PASSAGE TO READ:

%%

The camera pans to a pretty, half-timbered thatched cottage, surrounded by wildflowers. “It’s such a cosy house, but it really does work well in the summer as well.”
For those charmed by the 2022 Architectural Digest video, there’s good news: the actress’ secluded countryside bolthole is for sale with Savills for £1.95 million.
Miller bought the Grade II-listed property, set in the Chilterns, in 2008, according to Land Registry records. “I bought this house when I was 25 in a moment of real panic,” she says in the video.

“I was in London and life was very tense, and I was just dreaming about having a place to get away to, and I saw this place online.”
The cottage, called Thatch, was listed for rent or for sale at the time. Miller intended to rent the house for a year, but on viewing it, her plans changed. “I fell completely in love and bought it,” she told AD.
The house was sold fully furnished, with interiors that were “very traditional English cottage”. Despite adding her own touches to the space, lockdown presented an opportunity for Miller to finally put her stamp on it – with the help of her friend, the actress and film director Gaby Dellal.
“I’d inherited someone else’s vision and made it my own, but it was never quite right,” she says. “It’s now much more sophisticated and evolved, and much more how my taste actually is.”

%%

DATA LINES:
%%

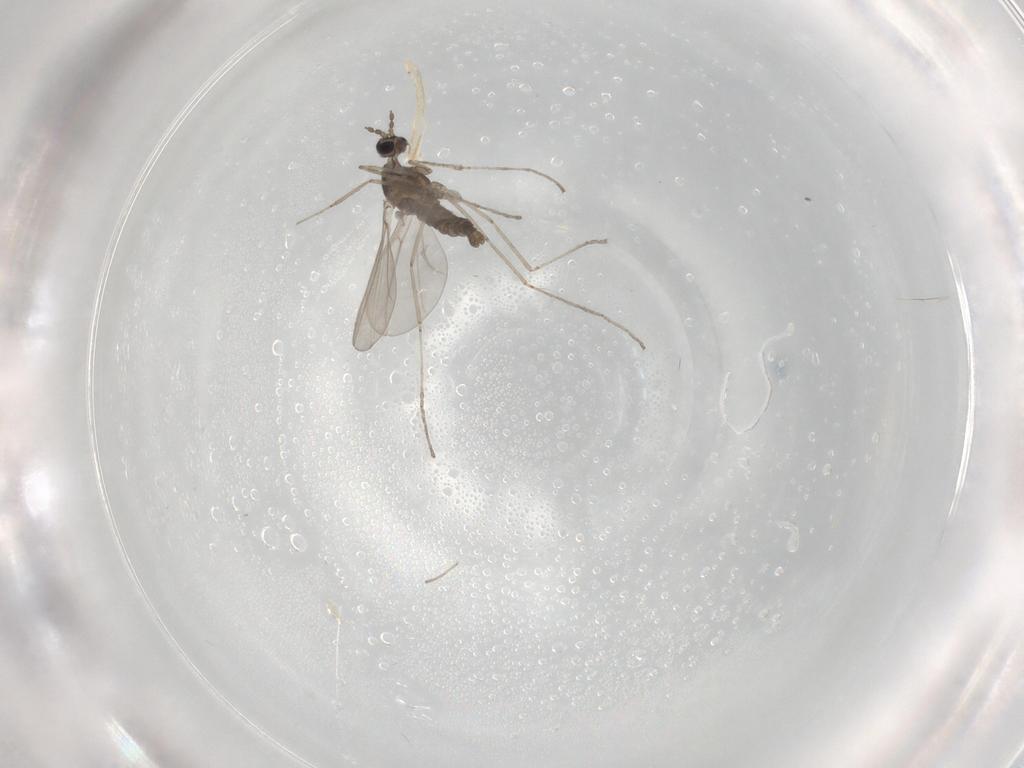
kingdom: Animalia
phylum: Arthropoda
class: Insecta
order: Diptera
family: Cecidomyiidae
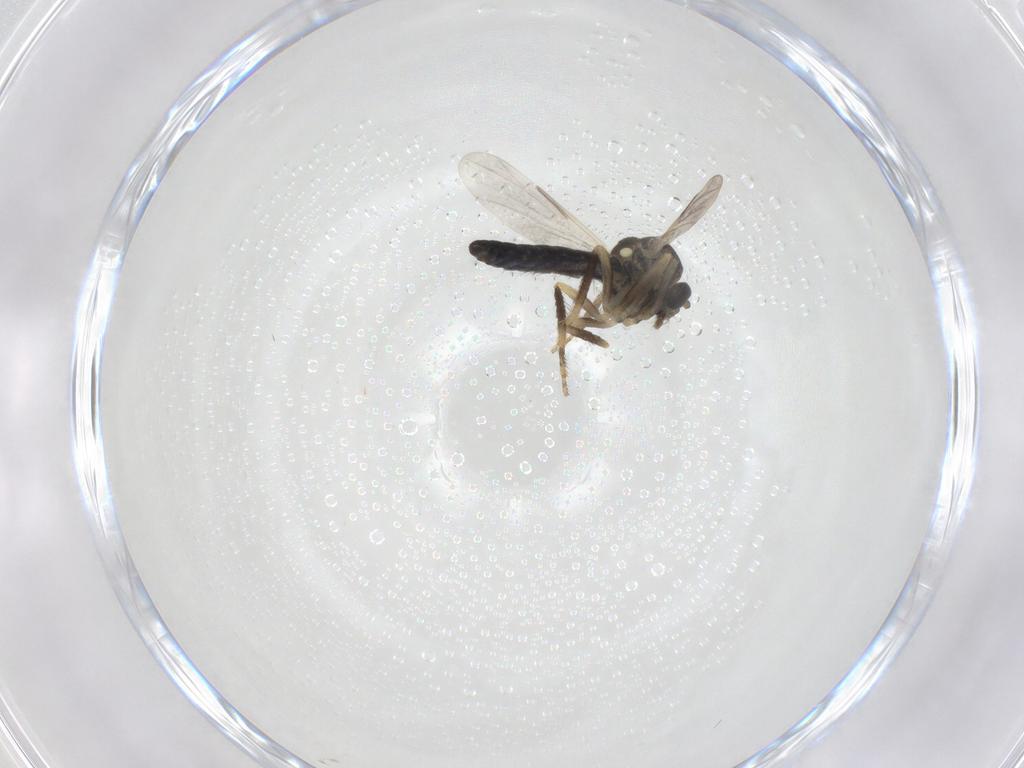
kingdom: Animalia
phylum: Arthropoda
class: Insecta
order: Diptera
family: Ceratopogonidae
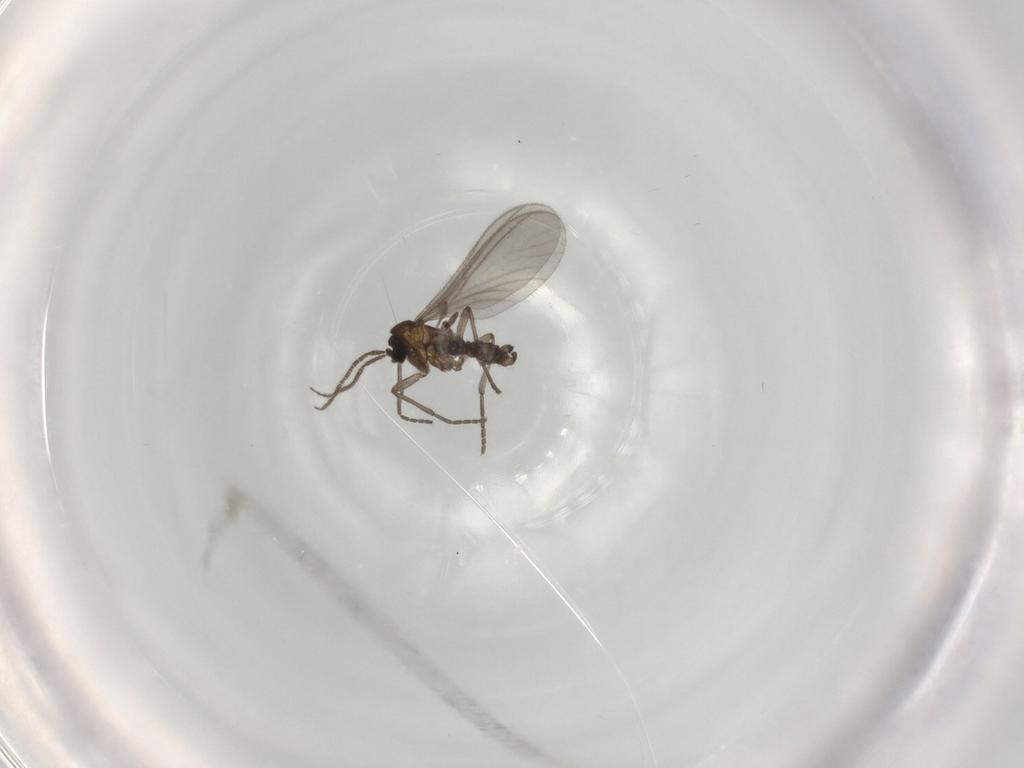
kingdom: Animalia
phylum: Arthropoda
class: Insecta
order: Diptera
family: Sciaridae
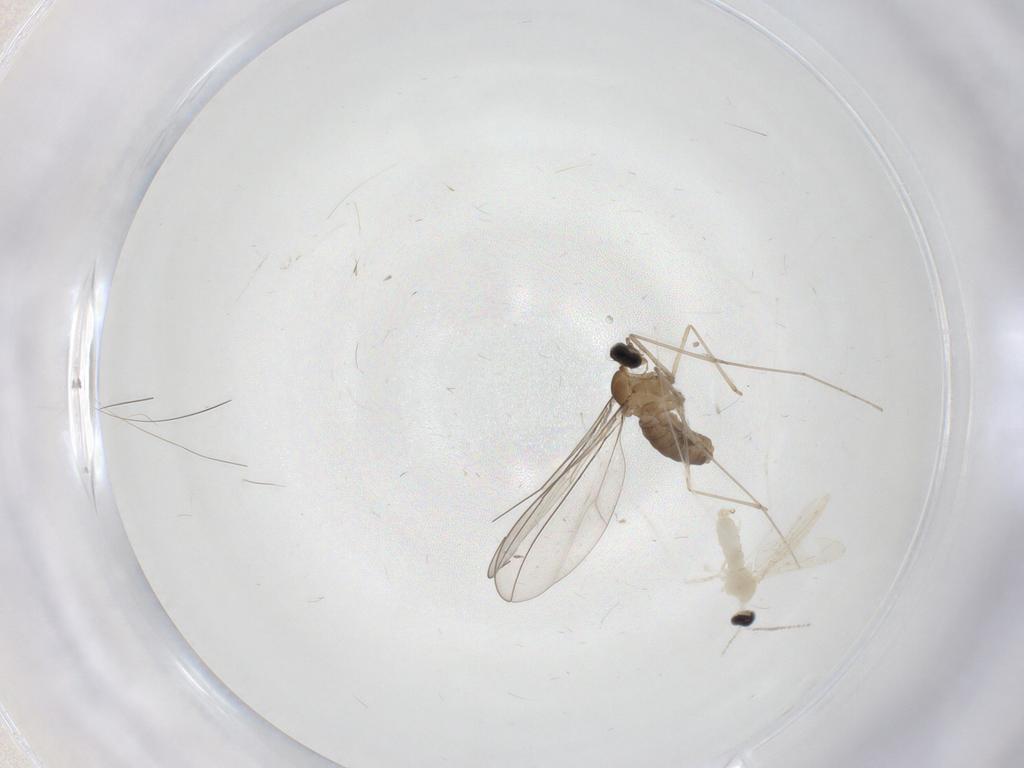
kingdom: Animalia
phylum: Arthropoda
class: Insecta
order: Diptera
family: Cecidomyiidae
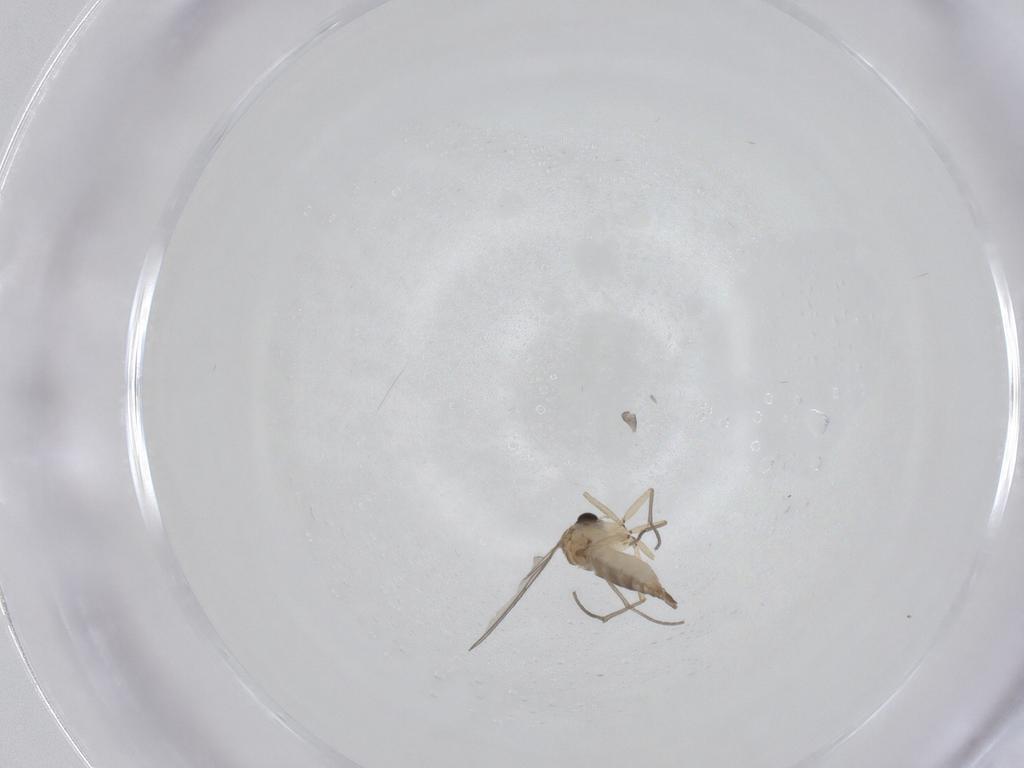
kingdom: Animalia
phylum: Arthropoda
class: Insecta
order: Diptera
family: Sciaridae
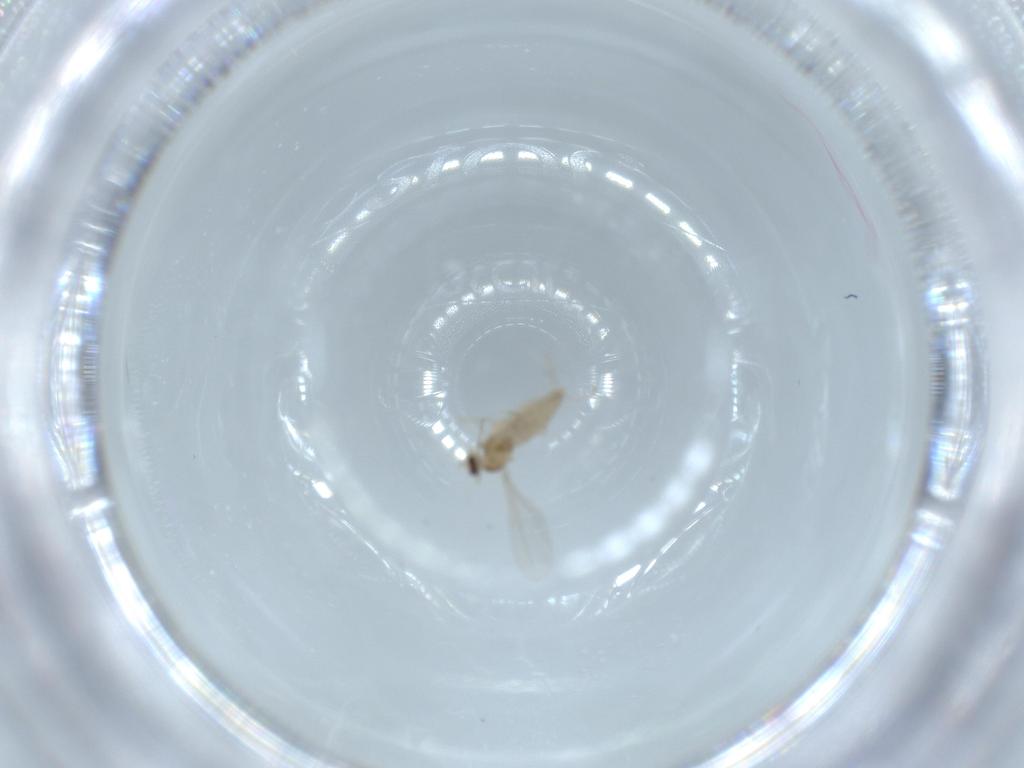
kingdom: Animalia
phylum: Arthropoda
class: Insecta
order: Diptera
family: Cecidomyiidae
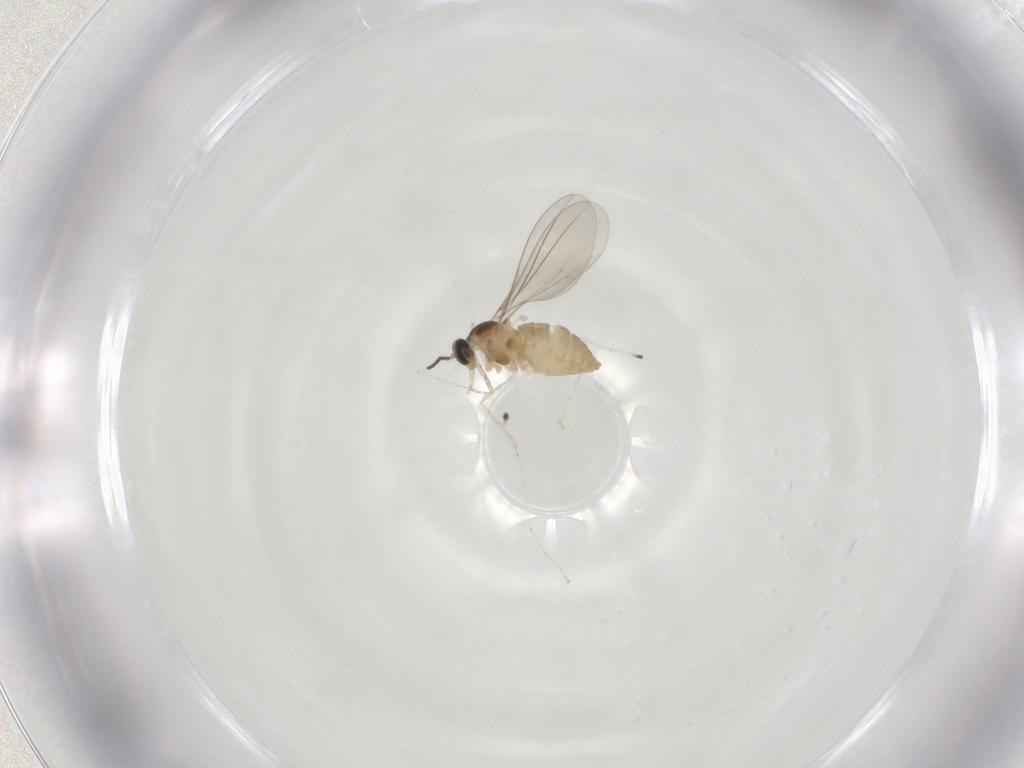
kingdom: Animalia
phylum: Arthropoda
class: Insecta
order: Diptera
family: Cecidomyiidae
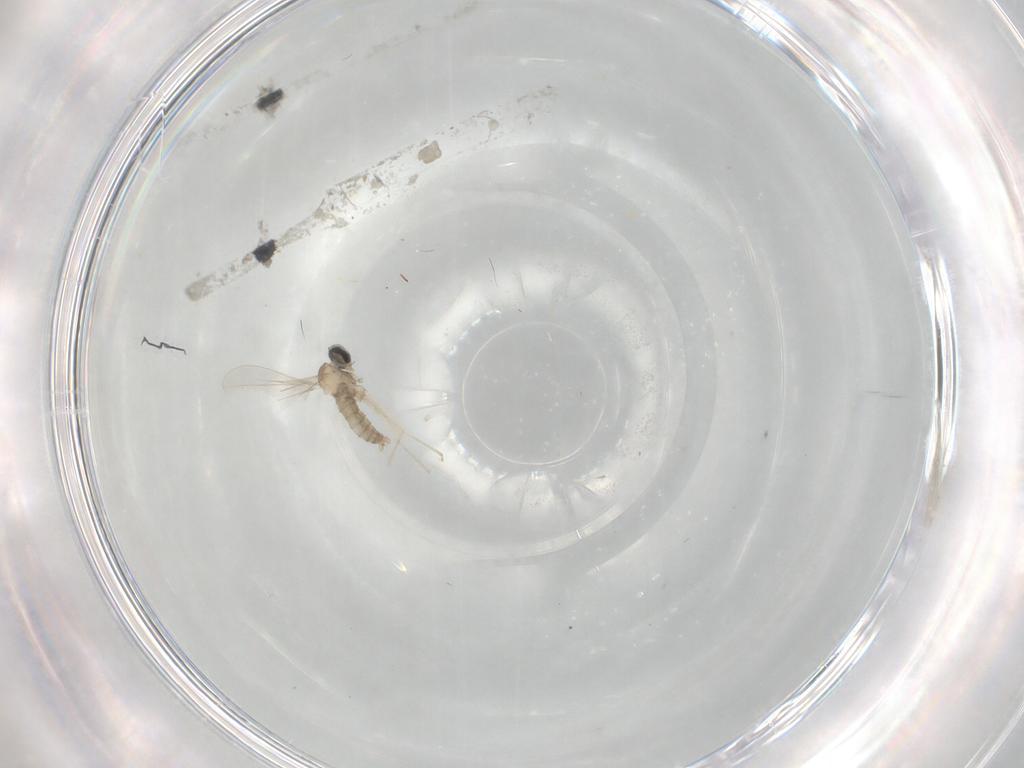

%%

THE TASKS:
**1.** In the passage about the thatched cottage, in what year did Miller buy the property?
**2.** Translate this sentence from the passage about the thatched cottage into Spanish: "The cottage, called Thatch, was listed for rent or for sale at the time."
**3.** Continue the passage about the thatched cottage from its last sentence.

ANSWERS FOR THIS EXERCISE:
**1.** 2008

**2.** La casa de campo, llamada Thatch, estaba anunciada en alquiler o en venta en ese momento.

**3.**
This included a total refurbishment of the kitchen, which was painted in rosy pink and fitted with a large Lacanche range cooker to satisfy Miller’s love of cooking.
She fitted tiled herringbone flooring, coloured glass in the door, a white Smeg fridge and original Crittall doors which lead onto the garden. “The new ones just don’t look like that,” says Miller. “I’m thrilled with them.”
Thatch dates from the 16th century and was extended in the 1970s, giving it an L-shaped footprint.
Today —despite Miller’s comments about the house’s “tiny” size— it covers almost 2,000 square feet across two floors, with five bedrooms and a separate studio outside.
“Thatch is funny,” she says. “It’s like the biggest tiny house you’ve ever seen. Somehow it keeps on going – it’s like a rabbit warren.”

Alongside the kitchen, there are two sitting rooms, a utility room and a bedroom downstairs.
Both sitting rooms, located in the older part of the house, have wooden floors, low, timber beams and large, brick open hearths. It is the archetypal English country cottage; the stuff of The Holiday-inspired fantasies.
“[It’s] magical and cosy,” says Miller about the snug. “It’s a beautiful, old, roaring fire, and [we] watch old movies at Christmas and it’s about as dreamy as it can be.”
Upstairs, there are four bedrooms. Miller’s daughter Marlowe’s “feels like something out of Jane Austen”, with its original wooden walls painted black, and its white ceiling beams white.

Miller’s own bedroom is in the newer part of the building, with a freestanding bath, ensuite bathroom —where she keeps all her “cosy clothes”— and a private balcony with views over the surrounding countryside.
Again, there are dark wooden floorboards and beams paired with a white timber ceiling, with the wall behind the bed decorated with hand-painted Maison C wallpaper.
Thatch is part of a larger private estate; it is the only freehold cottage to stand there, surrounded by just over half an acre of land.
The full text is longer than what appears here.